Baca berita tanpa iklan. Gabung Kompas.com+

Sierra Sutedjo Melebur dengan Cincin Api

Kompas.com - 22/06/2013, 18:50 WIB
Irfan Maullana

Penulis


PROBOLINGGO, KOMPAS.com --
Hujan, kabut tebal, dan udara dingin yang mengigit bergiliran menyapa Jazz Gunung yang digelar di ketinggian 2.000 meter di atas permukaan laut dengan komposisi panggung terbuka, beratap langit, berlatar alam yang melebur harmonis dengan manusia yang memadati Java Banana, Gunung Bromo, Probolinggo, Jawa Timur, Jumat (21/6/2013).

Padahal, di hari pertama pembukaan Jazz Gunung itu vokalis jazz Sierra Sutedjo yang ditemani Tiyo Alibasjah (gitar), Chaka Priambudi (bas), Fanny Kuncoro (piano), dan Deska Anugrah Samudra (drum) baru saja memainkan intro lagu "It Could Happened To You".

"Ya... hujan lagi," seru Sierra yang akhirnya memilih berteduh di bawah panggung bersama rekan-rekannya.

Meski pertunjukan terpaksa ditunda, Sierra mengaku tetap antusias dengan pengalaman pertamanya manggung di lingkaran cincin api Indonesia yang masih aktif, Semeru, Bromo dan Tengger.

"Untuk pengalaman di atas gunung ini baru yang pertama kali. Suasananya beda ya, melebur dengan alam," kata Sierra.

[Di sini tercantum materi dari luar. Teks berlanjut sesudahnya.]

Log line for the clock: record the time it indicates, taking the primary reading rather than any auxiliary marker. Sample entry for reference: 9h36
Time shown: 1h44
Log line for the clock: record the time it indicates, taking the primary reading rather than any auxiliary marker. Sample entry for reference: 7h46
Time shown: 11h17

Sambil menghangatkan diri di dekat pot perapian, Sierra mengaku pengalaman pertamanya ini memberikan sebuah sensasi yang belum tentu dirasakan jika tampil di dalam kota. "Ada sensasi tersendiri, dari cuacanya, juga nuansa ambience-nya beda," ujar Sierra.

Kalau sudah mengigil seperti ini, sambil menunggu hujan reda dan kabut sirna, Sierra yang mengenakan mantel dan syal merah tak pernah putus bersenandung untuk menjaga kualitas vokalnya tetap prima sebelum melanjutkan pertunjukkan Jazz Gunung yang terletak di ketinggian 2.000 meter di atas permukaan laut.

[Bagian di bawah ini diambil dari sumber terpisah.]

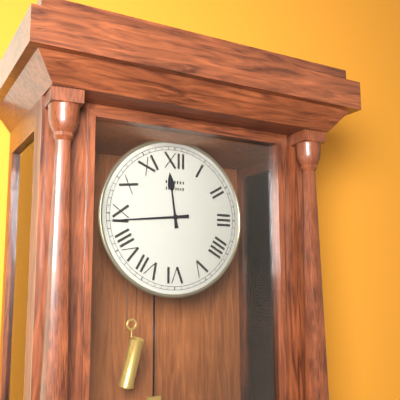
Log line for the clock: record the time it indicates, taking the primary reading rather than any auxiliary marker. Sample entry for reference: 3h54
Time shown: 11h44
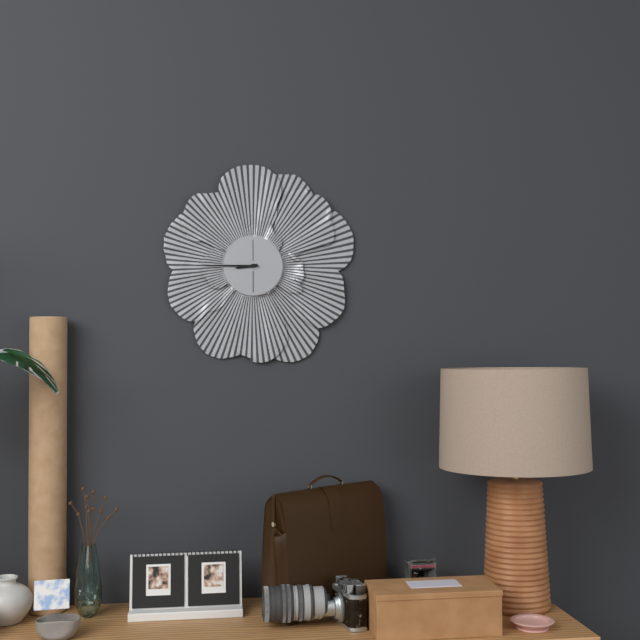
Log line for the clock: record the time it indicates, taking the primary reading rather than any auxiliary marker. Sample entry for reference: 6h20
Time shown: 8h45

"Pengaruh dengan vokal, karena oksigennya juga tipis, terus cuaca yang dingin. Makanya lebih warm up latihan nyanyi-nyanyi atau minum yang hangat," kata Sierra.

Selang beberapa menit kemudian, cuaca mulai bersahabat. Para penonton yang semula bersembunyi dari hujan itu satu per satu mulai mengisi bangku amphiteater Java Banana.Jumlah mereka terus bertambah hingga mencapai seribu kepala.

"Wah sudah oke nih, lanjut yuk," seru seorang kru Jazz Gunung. Sierra dan rekan-rekannya langsung bergegas menuju panggung yang beralaskan rumput.

Perempuan kelahiran Jakarta 26 Juni 1984 itu pun menyapa para penonton untuk menghangatkan suasana. "Hallo every body, how's doing? Apa kabar? Maaf ya atas tertundanya konser ini karena cuaca tidak bersahabat. Tapi masih bersemangat kan?" seru Sierra yang mengulang kembali nyanyian "It Could Happened To You" yang tadi sempat tertunda.

Tanpa putus Sierra menyajikan lagu-lagu "So Many Stars", hingga "Autumn Leaves" sambil sketching di bagian komposisi yang tak berlirik untuk melengkapi harmonisasi musik bosanova yang dimainkan Tiyo, Chaka, Fanny, dan Deska.

Selain menghibur penonton, Sierra juga mempersembahkan nyanyiannya kepada sang ayah yang pada 20 Juni 2013 memperingati hari jadinya. "Berikut ini sebuah lagu untuk ayah saya. Kebetulan beliau kemarin tanggal 20 Juni ulang tahun dan sekarang hadir di sini sama Mama," kata Sierra.

"Ayo nyanyi bareng, semua pasti hafal lagunya, ini dari album pertama saya," lanjutnya sebelum lagu "Have I Told You Lately" dinyanyikan bersama yang kemudian dilanjutkan ke lagu "Cheeck to Cheeck". Berikutnya Sierra punya kejutan.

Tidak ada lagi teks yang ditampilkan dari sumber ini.